On Overstaying Your Welcome

According to Cambridge University biomedical gerontologist Aubrey de Grey, the first person to live to 1,000 years of age has already been born. True or not, this idea is frightening to me mainly because the average person today starts to get pretty frail right around sixty, so unless we manage to improve the quality of life for the elderly along with their lifespan, we youngsters are doomed to some 900 years of infeebled misery. While I’m sure that at some point the necessity for some kind of physical rejuvenation process would breed the requisite ingenuity to devise one, I’m still not convinced that several decades, if not centuries, of torture would be worth it.

7 thoughts on “On Overstaying Your Welcome”

  1. The idea is, I think, that you don’t repeat Eros’ mistake regarding Tithonus (immortality without youth – d’oh) but the anti-aging therapy restores a measure of vigor and vim.

    I’ve always wanted a time machine. Not to go backward (but that would be cool) but to go forward and see how it all turns out. If de Grey and his madmen are right, I’ll get that, one year at a time.

    Count me in.

  2. Jeez…I’m only 57 and I’ve already run out of things to do…what the hell would I do with another 943 years of life…..


  3. If we were to be frail at 60, there’s no way that we’d live another 940 years.

    While we might not stop aging at 21, it seems likely that a 500 year old, under this potential life-extending paradigm, wouldn’t feel any worse than a 60 year old does now.

    As Mr. Richardson alludes, the primary cause of death might well turn out to be suicide due to boredom.

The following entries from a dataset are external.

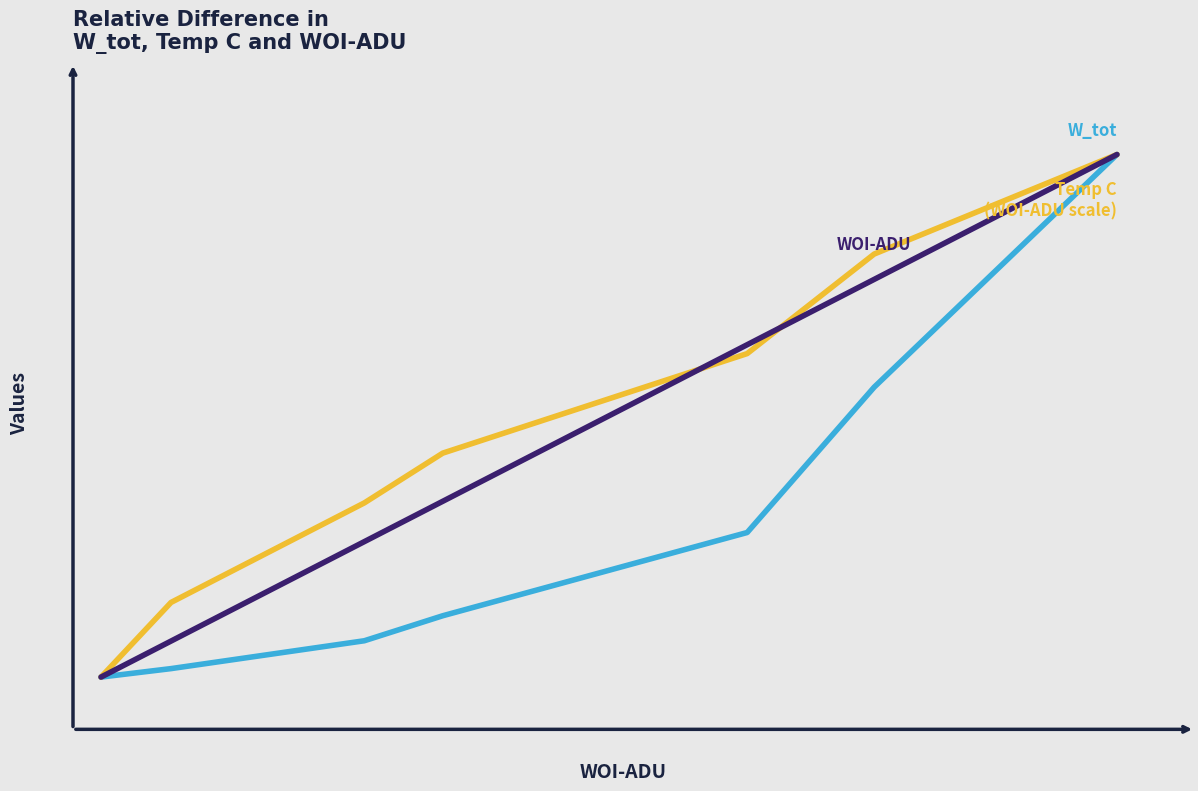

Does the chart display data point markers on the line(s)?

No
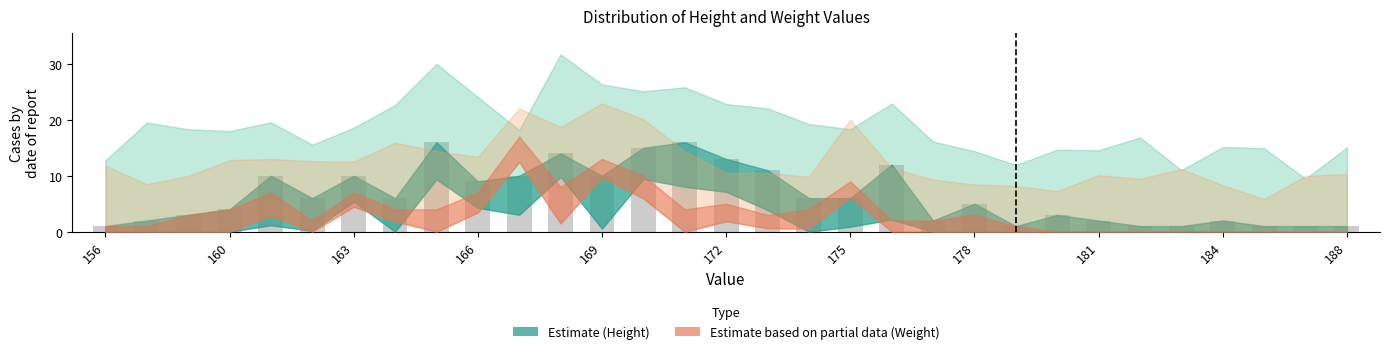

What is the difference between the maximum and minimum values?

15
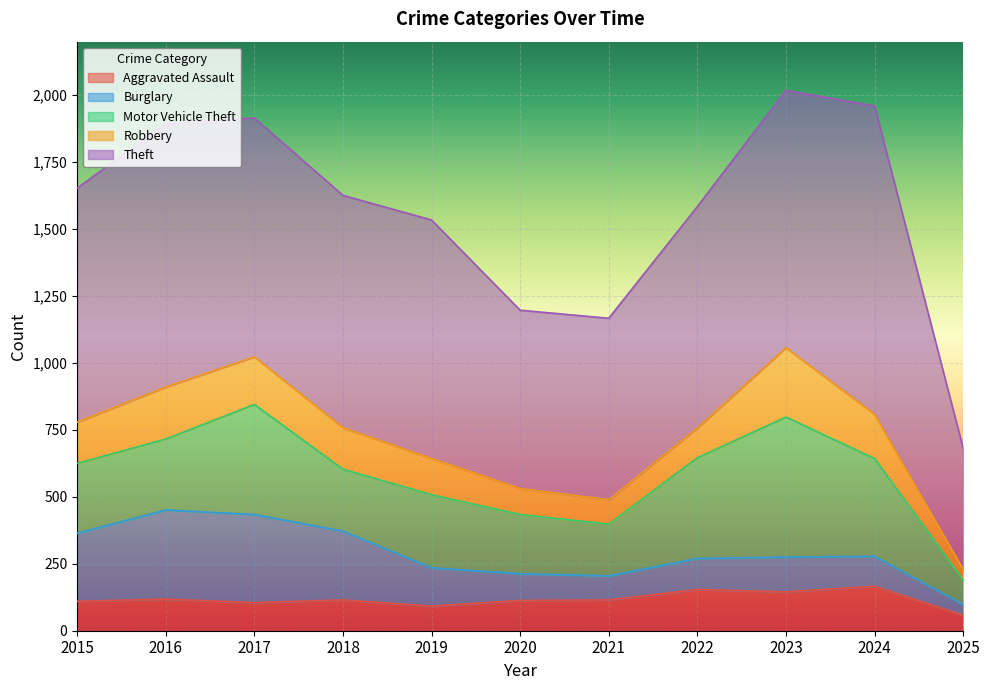

Reading left to right, what are all the values shown in this chart?

Aggravated Assault: 2015=110	2016=118	2017=105	2018=115	2019=92	2020=113	2021=115	2022=154	2023=145	2024=166	2025=58
Burglary: 2015=254	2016=333	2017=329	2018=257	2019=143	2020=100	2021=90	2022=116	2023=130	2024=112	2025=40
Motor Vehicle Theft: 2015=261	2016=265	2017=411	2018=231	2019=273	2020=221	2021=193	2022=376	2023=523	2024=365	2025=92
Robbery: 2015=154	2016=194	2017=178	2018=155	2019=135	2020=97	2021=91	2022=111	2023=259	2024=165	2025=39
Theft: 2015=874	2016=984	2017=892	2018=868	2019=891	2020=666	2021=678	2022=827	2023=961	2024=1152	2025=453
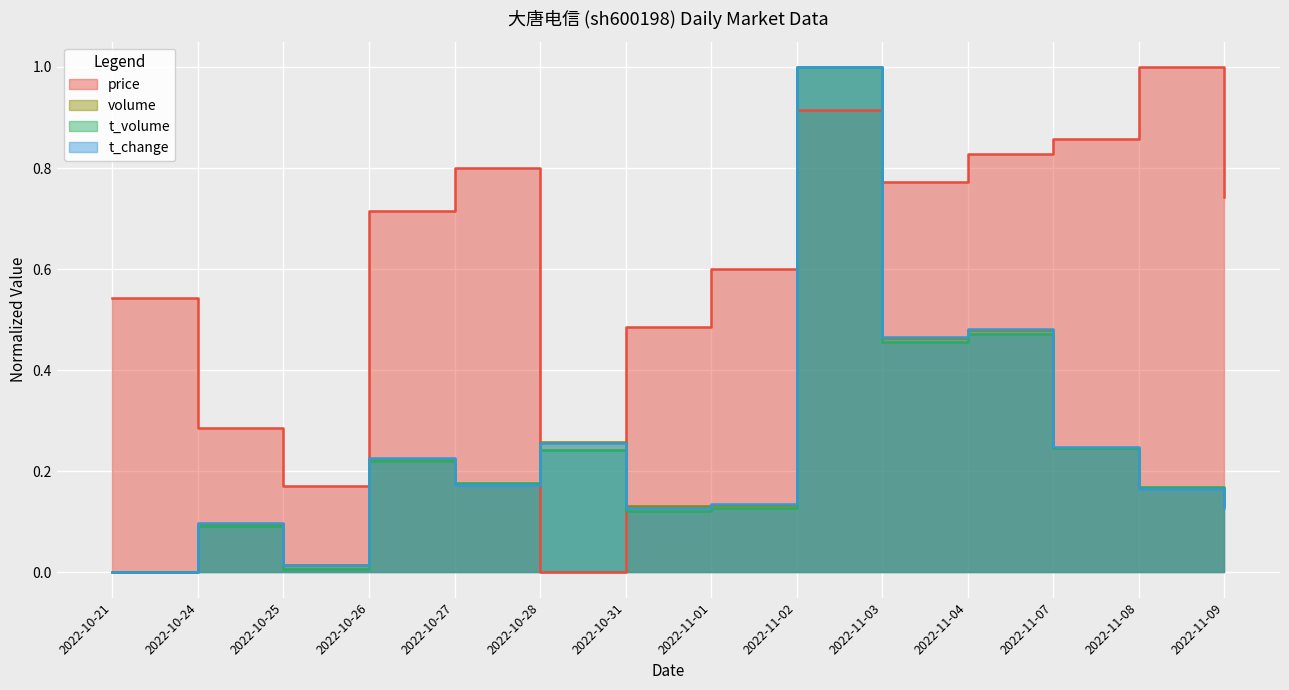

Rank the series at 2022-10-31 from lowest to highest value.

t_volume, t_change, volume, price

    However, I number among those who could find interesting ways to fill 1,000 years, so I say bring it on !

  4. I know what I’d do with an extra 900+ years of life.

    Hang out with my wife. Enjoy a glass of beer on a hot summer day. Take long walks in the twilight. Become really really good at my chosen profession. Start a long-range project for breeding intelligent housecats (the trick is to breed for vigor and large brain cases).

    Live is what I do. I’m 38, so I’ve a few years to reach Mr. Richardson’s 57 but I can’t imagine being in a state where I’m ready to just lay it down.

  5. Or, as has been suggested many times in science fiction, not so much suicide as an escalating series of dangerous hobbies in search of new experience, and ultimately running out of luck. High orbit paragliding, do-not-resuscitate contract arena fights, white magma rafting, private deep space colonisation projects, that sort of thing. People thrive on a certain level of risk to reward. Make life safer, and we’ll just do ever-crazier stuff.

    Sounds like Mr. Richardson might have died already. Bad day?

  6. Mr. Pierce obviously did not read / understand Aubrey’s argument. You only live to 1000 through rejevenation therapies, so you’re biologically 35~40 for as long as you want to be.